• THE PROBLEM
The entries follow. Print each one exactly.

*** Opening SUPPLIED INFORMATION ***

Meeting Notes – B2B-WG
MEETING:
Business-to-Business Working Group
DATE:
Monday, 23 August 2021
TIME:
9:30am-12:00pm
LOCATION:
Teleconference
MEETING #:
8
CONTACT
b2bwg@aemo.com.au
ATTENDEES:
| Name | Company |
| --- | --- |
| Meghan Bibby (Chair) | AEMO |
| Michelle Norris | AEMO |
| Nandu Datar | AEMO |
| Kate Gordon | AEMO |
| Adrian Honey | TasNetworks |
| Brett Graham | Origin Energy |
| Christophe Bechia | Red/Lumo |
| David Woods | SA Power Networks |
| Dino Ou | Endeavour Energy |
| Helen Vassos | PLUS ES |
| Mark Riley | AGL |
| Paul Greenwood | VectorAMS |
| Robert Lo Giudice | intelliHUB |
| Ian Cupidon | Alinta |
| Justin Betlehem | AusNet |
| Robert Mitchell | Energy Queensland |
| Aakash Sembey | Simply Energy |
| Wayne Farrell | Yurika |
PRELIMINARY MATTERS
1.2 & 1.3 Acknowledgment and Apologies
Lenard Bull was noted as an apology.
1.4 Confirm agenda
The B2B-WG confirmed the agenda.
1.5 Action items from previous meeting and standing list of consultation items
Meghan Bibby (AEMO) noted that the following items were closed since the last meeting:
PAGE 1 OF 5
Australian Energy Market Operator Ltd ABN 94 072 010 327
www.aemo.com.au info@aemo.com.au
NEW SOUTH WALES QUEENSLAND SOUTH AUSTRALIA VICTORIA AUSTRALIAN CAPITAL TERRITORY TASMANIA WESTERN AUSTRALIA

*** Closing SUPPLIED INFORMATION ***

• ANSWER FOR THIS EXERCISE
Meeting Notes – B2B-WG
MEETING:
Business-to-Business Working Group
DATE:
Monday, 23 August 2021
TIME:
9:30am-12:00pm
LOCATION:
Teleconference
MEETING #:
8
CONTACT
b2bwg@aemo.com.au
ATTENDEES:
| Name | Company |
| --- | --- |
| Meghan Bibby (Chair) | AEMO |
| Michelle Norris | AEMO |
| Nandu Datar | AEMO |
| Kate Gordon | AEMO |
| Adrian Honey | TasNetworks |
| Brett Graham | Origin Energy |
| Christophe Bechia | Red/Lumo |
| David Woods | SA Power Networks |
| Dino Ou | Endeavour Energy |
| Helen Vassos | PLUS ES |
| Mark Riley | AGL |
| Paul Greenwood | VectorAMS |
| Robert Lo Giudice | intelliHUB |
| Ian Cupidon | Alinta |
| Justin Betlehem | AusNet |
| Robert Mitchell | Energy Queensland |
| Aakash Sembey | Simply Energy |
| Wayne Farrell | Yurika |
PRELIMINARY MATTERS
1.2 & 1.3 Acknowledgment and Apologies
Lenard Bull was noted as an apology.
1.4 Confirm agenda
The B2B-WG confirmed the agenda.
1.5 Action items from previous meeting and standing list of consultation items
Meghan Bibby (AEMO) noted that the following items were closed since the last meeting:
PAGE 1 OF 5
Australian Energy Market Operator Ltd ABN 94 072 010 327
www.aemo.com.au info@aemo.com.au
NEW SOUTH WALES QUEENSLAND SOUTH AUSTRALIA VICTORIA AUSTRALIAN CAPITAL TERRITORY TASMANIA WESTERN AUSTRALIA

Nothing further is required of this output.